# [Instrucciones]
Indica si cada afirmación coincide con el fragmento sobre la Navidad en Cuba: (a) los juguetes eran surtidos por los estadounidenses; (b) los yanquis vivían solo a 90 millas; (c) los fines de año se despedían con una gran fiesta. Responde sí o no a cada una y cita textualmente las palabras del fragmento que lo deciden.

Nota del editor: Wendy Guerra es escritora cubanofrancesa y colaboradora de CNN en Español. Sus artículos han aparecido en medios de todo el mundo, como El País, The New York Times, el Miami Herald, El Mundo y La Vanguardia. Entre sus obras literarias más destacadas se encuentran “Ropa interior” (2007), “Nunca fui primera dama” (2008), “Posar desnuda en La Habana” (2010) y “Todos se van” (2014). Su trabajo ha sido publicado en 23 idiomas. Los comentarios expresados en esta columna pertenecen exclusivamente a la autora. Mira más en cnne.com/opinion
(CNN Español) – Supe de la Navidad por las novelas de Louisa May Alcott o Enid Blyton. Sus personajes doraban castañas, fabricaban muñecos de nieve e intercambiaban regalos en diciembre antes de partir del internado, Torres de Malory, a sus vacaciones de invierno. A los siete años puede ver en La Habana un arbolito camuflado con una manta de lino. Sus luces latían como un corazón amordazado.
Crecí rodeada de carencias y todas ellas estaban relacionadas con la política. Para mí, los sacrificios, exclusiones y escaseces eran obra de Estados Unidos. Los juguetes regulados al año, en una rifa nacional, llamados “básico, no básico y dirigido”, eran surtidos nada más y nada menos que por los “hermanos soviéticos”. Ellos nos regalaban de todo a cambio de nuestra incondicionalidad.
Si los yanquis eran los malos, vivían solo a 90 millas y tenían invierno, yo saqué mi propia conclusión: ¿será que los estadounidenses tampoco nos dejan tener nieve, manzanas, inviernos, trineos ni arbolitos de Navidad?
¿Qué es la Navidad? ¿Por qué prohibir la Navidad? ¿Qué son los villancicos? ¿Acaso es malo esperar al Niño Jesús? ¿Qué nos ha hecho el Niño a nosotros? Todo eso nos preguntábamos, cuando ya los padres se negaban a responder cualquier pregunta incómoda. Diciembre era como abril, octubre o agosto, y los fines de año se despedían, simplemente, con música y una humilde cena familiar.

# [Información]
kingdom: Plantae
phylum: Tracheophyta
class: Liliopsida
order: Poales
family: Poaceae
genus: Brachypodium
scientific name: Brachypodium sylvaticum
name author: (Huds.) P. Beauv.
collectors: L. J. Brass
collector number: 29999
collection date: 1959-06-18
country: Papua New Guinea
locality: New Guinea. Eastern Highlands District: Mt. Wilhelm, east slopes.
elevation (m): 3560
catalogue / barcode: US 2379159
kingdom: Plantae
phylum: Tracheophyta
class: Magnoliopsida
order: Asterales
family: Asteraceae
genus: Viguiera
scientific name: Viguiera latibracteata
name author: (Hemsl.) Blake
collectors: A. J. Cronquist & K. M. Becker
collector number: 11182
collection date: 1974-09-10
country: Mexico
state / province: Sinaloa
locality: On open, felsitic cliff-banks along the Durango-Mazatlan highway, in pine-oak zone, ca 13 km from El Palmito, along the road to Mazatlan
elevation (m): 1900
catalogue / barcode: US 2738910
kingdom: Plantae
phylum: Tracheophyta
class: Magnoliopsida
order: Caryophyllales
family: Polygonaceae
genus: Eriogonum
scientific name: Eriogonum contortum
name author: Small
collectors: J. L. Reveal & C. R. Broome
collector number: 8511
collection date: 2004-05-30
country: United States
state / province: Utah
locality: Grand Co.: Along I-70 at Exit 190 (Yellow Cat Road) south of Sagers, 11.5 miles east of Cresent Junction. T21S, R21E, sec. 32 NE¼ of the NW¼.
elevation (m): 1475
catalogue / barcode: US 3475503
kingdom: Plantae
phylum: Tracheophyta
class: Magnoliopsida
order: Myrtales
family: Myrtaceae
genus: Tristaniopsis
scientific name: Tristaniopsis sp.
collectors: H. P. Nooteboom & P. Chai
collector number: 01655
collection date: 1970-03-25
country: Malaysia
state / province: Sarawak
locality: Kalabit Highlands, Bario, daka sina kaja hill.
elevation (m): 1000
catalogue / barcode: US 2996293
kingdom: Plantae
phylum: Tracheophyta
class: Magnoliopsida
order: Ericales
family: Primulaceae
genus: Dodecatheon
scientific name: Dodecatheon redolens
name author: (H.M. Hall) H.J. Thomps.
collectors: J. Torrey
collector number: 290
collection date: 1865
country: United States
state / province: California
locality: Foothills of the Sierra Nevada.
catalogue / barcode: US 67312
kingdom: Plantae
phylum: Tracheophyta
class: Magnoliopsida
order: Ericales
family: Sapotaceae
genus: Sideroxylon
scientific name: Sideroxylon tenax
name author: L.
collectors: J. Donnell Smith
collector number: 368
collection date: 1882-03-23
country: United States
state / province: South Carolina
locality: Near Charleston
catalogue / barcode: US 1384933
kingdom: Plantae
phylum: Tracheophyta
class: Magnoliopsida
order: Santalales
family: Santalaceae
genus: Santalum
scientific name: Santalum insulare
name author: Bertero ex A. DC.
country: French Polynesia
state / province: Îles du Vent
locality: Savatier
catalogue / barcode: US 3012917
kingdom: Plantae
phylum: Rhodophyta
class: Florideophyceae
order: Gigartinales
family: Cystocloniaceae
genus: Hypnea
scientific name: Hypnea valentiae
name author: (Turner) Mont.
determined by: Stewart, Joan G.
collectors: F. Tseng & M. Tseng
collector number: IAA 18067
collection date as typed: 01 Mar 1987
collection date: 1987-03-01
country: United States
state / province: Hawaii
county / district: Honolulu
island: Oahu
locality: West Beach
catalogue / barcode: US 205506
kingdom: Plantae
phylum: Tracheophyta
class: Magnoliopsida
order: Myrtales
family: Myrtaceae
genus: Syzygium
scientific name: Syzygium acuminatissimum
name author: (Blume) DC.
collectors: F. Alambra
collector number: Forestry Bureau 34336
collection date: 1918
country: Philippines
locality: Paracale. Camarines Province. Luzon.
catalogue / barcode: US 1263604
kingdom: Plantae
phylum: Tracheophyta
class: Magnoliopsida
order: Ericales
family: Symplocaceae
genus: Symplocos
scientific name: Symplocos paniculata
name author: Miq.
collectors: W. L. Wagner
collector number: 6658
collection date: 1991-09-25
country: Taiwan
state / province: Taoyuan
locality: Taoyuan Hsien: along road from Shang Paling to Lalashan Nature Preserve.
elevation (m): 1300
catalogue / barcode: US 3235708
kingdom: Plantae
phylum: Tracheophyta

# [Respuesta]
(a) No: «eran surtidos nada más y nada menos que por los “hermanos soviéticos”».
(b) Sí: «vivían solo a 90 millas».
(c) No: «se despedían, simplemente, con música y una humilde cena familiar».